## What is required
Record by record, write out the listing word for word while omitting pictures.
▼▼▼
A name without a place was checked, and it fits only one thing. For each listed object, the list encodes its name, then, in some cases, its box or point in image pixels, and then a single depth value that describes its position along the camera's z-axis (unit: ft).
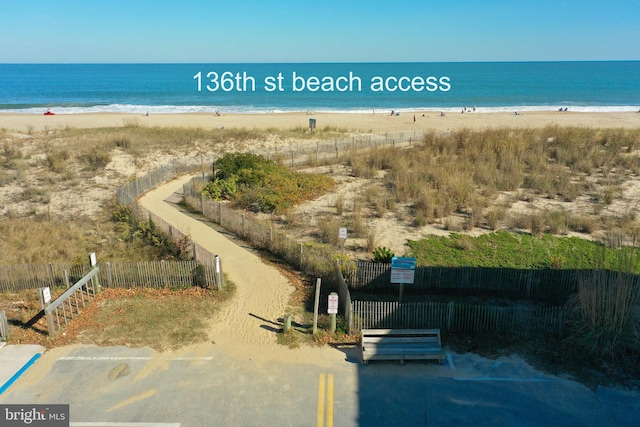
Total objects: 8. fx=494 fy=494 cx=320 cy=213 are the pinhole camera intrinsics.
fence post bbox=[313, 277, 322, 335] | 40.95
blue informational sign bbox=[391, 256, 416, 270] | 43.35
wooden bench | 37.68
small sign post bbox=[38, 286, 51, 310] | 41.55
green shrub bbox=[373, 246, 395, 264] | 50.39
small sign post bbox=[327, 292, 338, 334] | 40.19
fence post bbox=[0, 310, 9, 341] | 40.73
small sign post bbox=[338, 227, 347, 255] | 50.97
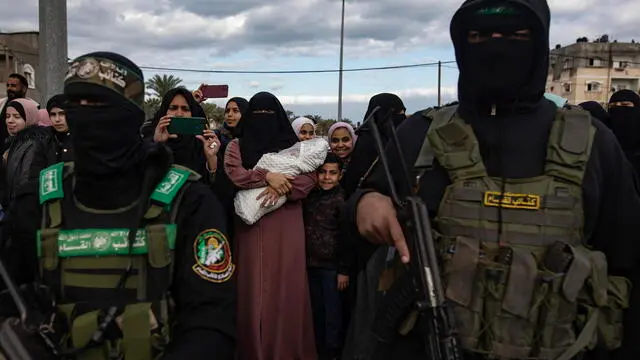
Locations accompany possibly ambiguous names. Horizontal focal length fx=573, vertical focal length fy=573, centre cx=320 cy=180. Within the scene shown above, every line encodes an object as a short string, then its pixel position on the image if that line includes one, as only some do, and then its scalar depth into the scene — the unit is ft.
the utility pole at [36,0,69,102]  16.14
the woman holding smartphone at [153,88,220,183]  13.30
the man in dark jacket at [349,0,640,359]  5.58
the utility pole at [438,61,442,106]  117.72
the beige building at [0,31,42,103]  92.73
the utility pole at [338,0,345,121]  63.26
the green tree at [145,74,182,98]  117.91
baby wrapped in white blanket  12.16
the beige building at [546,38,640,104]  161.68
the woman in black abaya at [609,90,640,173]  15.65
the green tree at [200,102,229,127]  110.52
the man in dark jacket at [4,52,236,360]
▲▲▲
## Response to this exercise
A name without a place was checked, and it fits only one thing. For each listed object, the list encodes its name, then, in some cases, its box or point in image pixels, and then a single depth value that describes its position along the camera's z-axis (unit: ft).
Total objects: 8. fx=494 fy=494 cx=320 cy=213 are the pinhole camera intrinsics.
fence post bbox=[313, 277, 322, 335] | 40.95
blue informational sign bbox=[391, 256, 416, 270] | 43.35
wooden bench | 37.68
small sign post bbox=[38, 286, 51, 310] | 41.55
green shrub bbox=[373, 246, 395, 264] | 50.39
small sign post bbox=[327, 292, 338, 334] | 40.19
fence post bbox=[0, 310, 9, 341] | 40.73
small sign post bbox=[338, 227, 347, 255] | 50.97
Locations accompany possibly ambiguous names. Horizontal focal length fx=573, vertical focal length fy=573, centre cx=320 cy=180. Within the scene shown above, every line encodes an object as a short string, then its pixel position on the image if that line includes one, as only some do, and then its scalar depth into the scene — the unit is ft.
the utility pole at [36,0,69,102]  16.14
the woman holding smartphone at [153,88,220,183]  13.30
the man in dark jacket at [349,0,640,359]  5.58
the utility pole at [438,61,442,106]  117.72
the beige building at [0,31,42,103]  92.73
the utility pole at [338,0,345,121]  63.26
the green tree at [145,74,182,98]  117.91
baby wrapped in white blanket  12.16
the beige building at [546,38,640,104]  161.68
the woman in black abaya at [609,90,640,173]  15.65
the green tree at [200,102,229,127]  110.52
the man in dark jacket at [4,52,236,360]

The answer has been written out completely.